HOW TO COMPLETE THIS TASK: For the copy, please give all of the data again exactly and leave the pictures out.

RAW DATA:

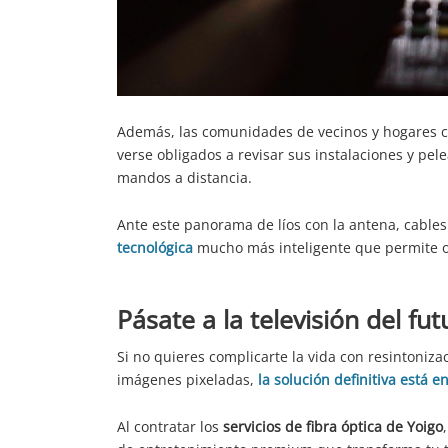
Además, las comunidades de vecinos y hogares co
verse obligados a revisar sus instalaciones y pe
mandos a distancia.
Ante este panorama de líos con la antena, cables 
tecnológica
mucho más inteligente que permite ol
Pásate a la televisión del fut
Si no quieres complicarte la vida con resintoniz
imágenes pixeladas,
la solución definitiva está en
Al contratar los
servicios de fibra óptica de Yoigo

TASK OUTPUT:
Además, las comunidades de vecinos y hogares co
verse obligados a revisar sus instalaciones y pe
mandos a distancia.
Ante este panorama de líos con la antena, cables 
tecnológica
mucho más inteligente que permite ol
Pásate a la televisión del fut
Si no quieres complicarte la vida con resintoniz
imágenes pixeladas,
la solución definitiva está en
Al contratar los
servicios de fibra óptica de Yoigo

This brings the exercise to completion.